Cmdr. Zamka and his crew will deliver and install Tranquility, a new room that eventually will house life-support equipment, exercise machines and a toilet, as well as a seven-windowed dome. The lookout has the biggest window ever sent into space, a circle 31 inches across.
It will be the last major construction job at the space station. No more big pieces like that are left to fly.
Both the new room and dome — together exceeding $400 million — were supplied by the European Space Agency.
Endeavour’s launch also was broadcast to the space station residents, who got to watch it live.
Monday morning’s countdown ended up being uneventful, except for a last-minute run to the launch pad. Astronaut Stephen Robinson forgot the binder holding all his flight data files, and the emergency red team had to rush it out to him, just before he climbed aboard. The launch team couldn’t resist some gentle teasing.
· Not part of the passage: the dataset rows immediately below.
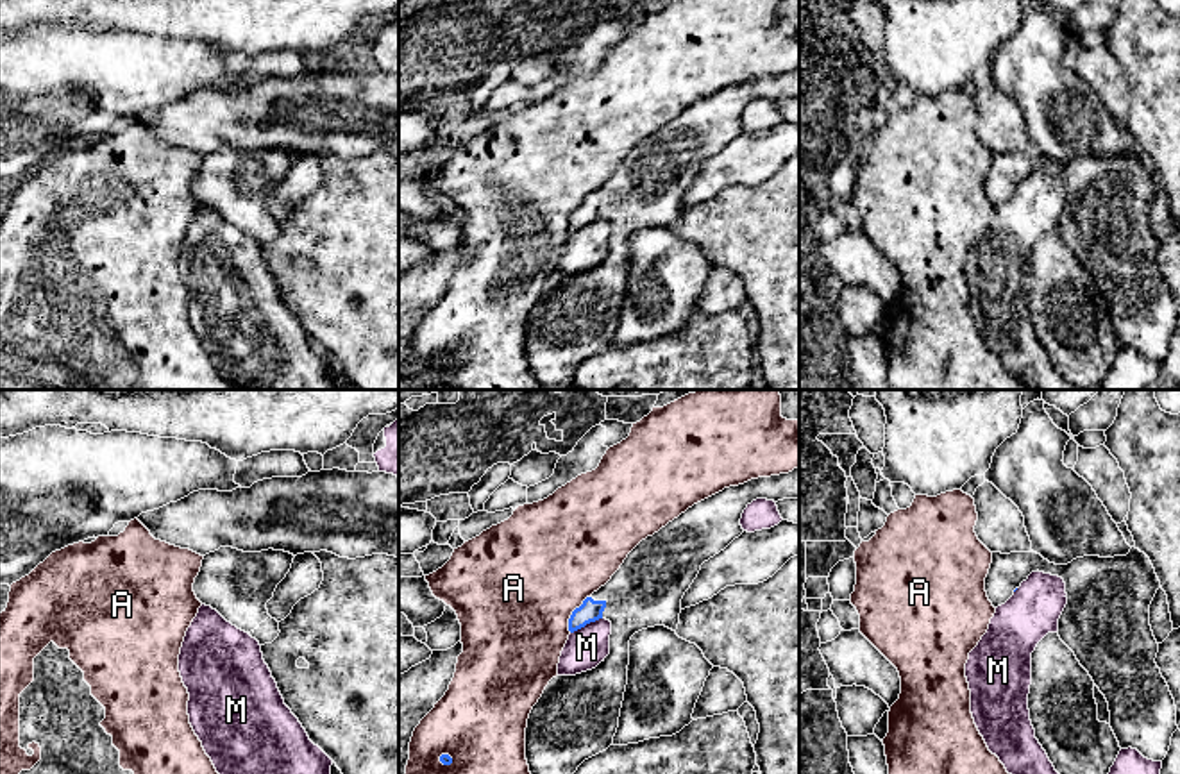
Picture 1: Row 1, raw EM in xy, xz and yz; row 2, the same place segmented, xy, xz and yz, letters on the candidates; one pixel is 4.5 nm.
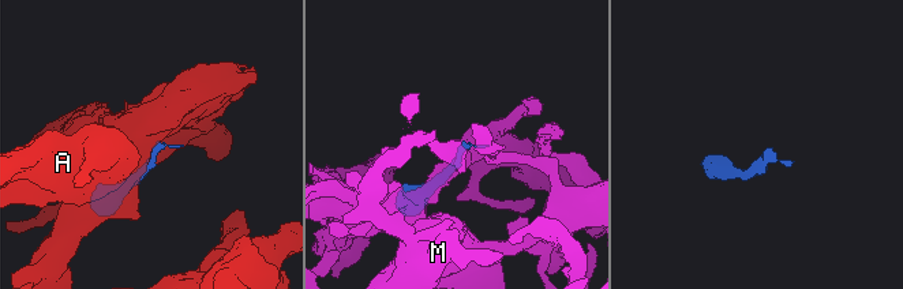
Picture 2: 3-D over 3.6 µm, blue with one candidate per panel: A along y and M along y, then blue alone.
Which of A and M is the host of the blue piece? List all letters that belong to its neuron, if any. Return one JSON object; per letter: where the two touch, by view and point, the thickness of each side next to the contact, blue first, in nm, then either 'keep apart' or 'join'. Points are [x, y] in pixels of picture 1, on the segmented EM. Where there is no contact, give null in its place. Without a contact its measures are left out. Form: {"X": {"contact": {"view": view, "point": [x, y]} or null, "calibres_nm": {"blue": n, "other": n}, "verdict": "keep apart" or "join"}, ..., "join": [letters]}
{"A": {"contact": {"view": "xz", "point": [573, 614]}, "calibres_nm": {"blue": 100, "other": 480}, "verdict": "keep apart"}, "M": {"contact": {"view": "xz", "point": [585, 624]}, "calibres_nm": {"blue": 100, "other": 180}, "verdict": "keep apart"}, "join": []}

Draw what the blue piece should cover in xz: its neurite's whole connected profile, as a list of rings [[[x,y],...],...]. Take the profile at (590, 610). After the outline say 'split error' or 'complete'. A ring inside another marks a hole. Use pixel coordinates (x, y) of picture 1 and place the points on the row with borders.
[[[799,467],[694,504],[642,540],[611,579],[572,611],[570,633],[599,618],[611,622],[610,654],[595,669],[556,676],[545,686],[526,728],[531,774],[574,774],[585,760],[613,745],[631,636],[654,626],[678,629],[681,599],[701,565],[744,533],[742,513],[756,499],[799,499]]]; split error

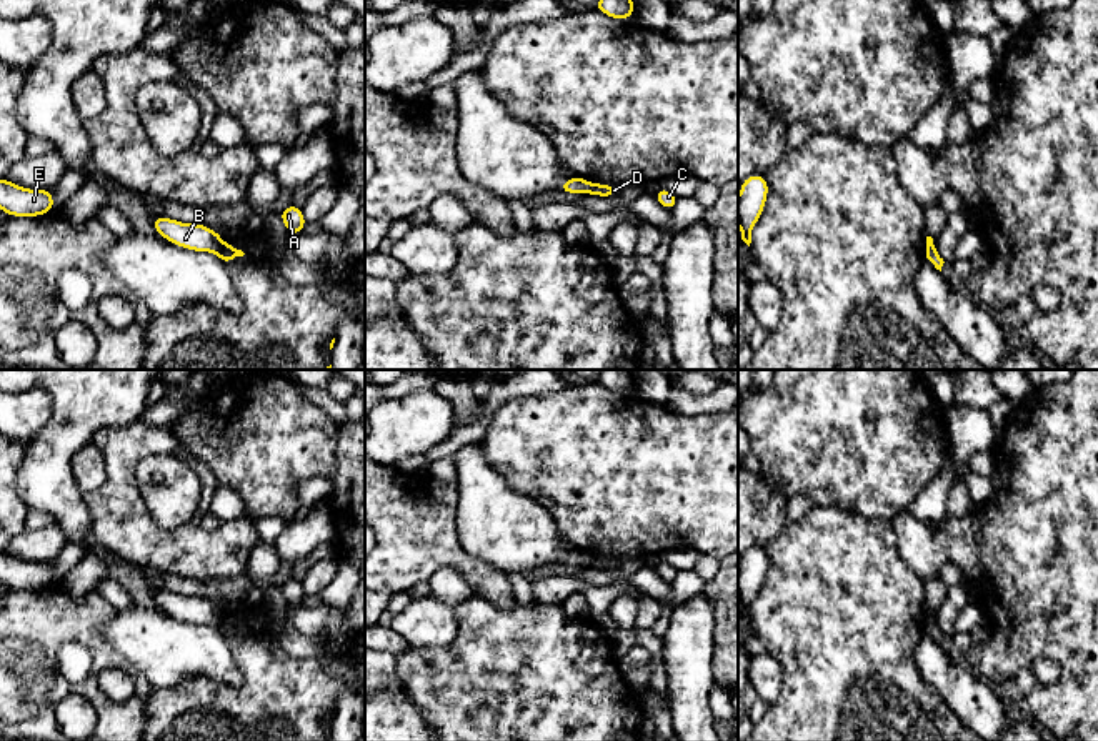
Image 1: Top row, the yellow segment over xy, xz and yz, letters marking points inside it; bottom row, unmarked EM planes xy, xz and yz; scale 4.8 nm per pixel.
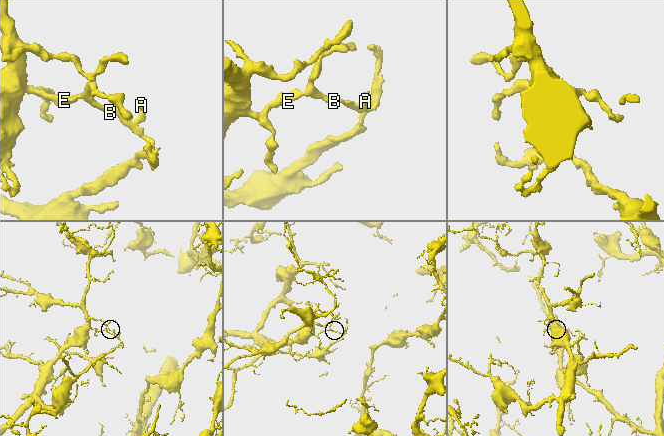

A quick look at the launch video showed a couple pieces of foam insulation breaking off Endeavour’s external fuel tank, but none appeared to strike the shuttle, officials said.
The 13-day mission comes at an agonizing time for NASA. Exactly one week ago, the space agency finally got its marching orders from President Obama: Ditch the back-to-the-moon Constellation program and its Ares rockets, and pack on the research for an as-yet-unspecified rocket and destination.
NASA’s boss, ex-astronaut Charles Bolden, favors Mars, but he, too, is waiting to hear how everything will play out.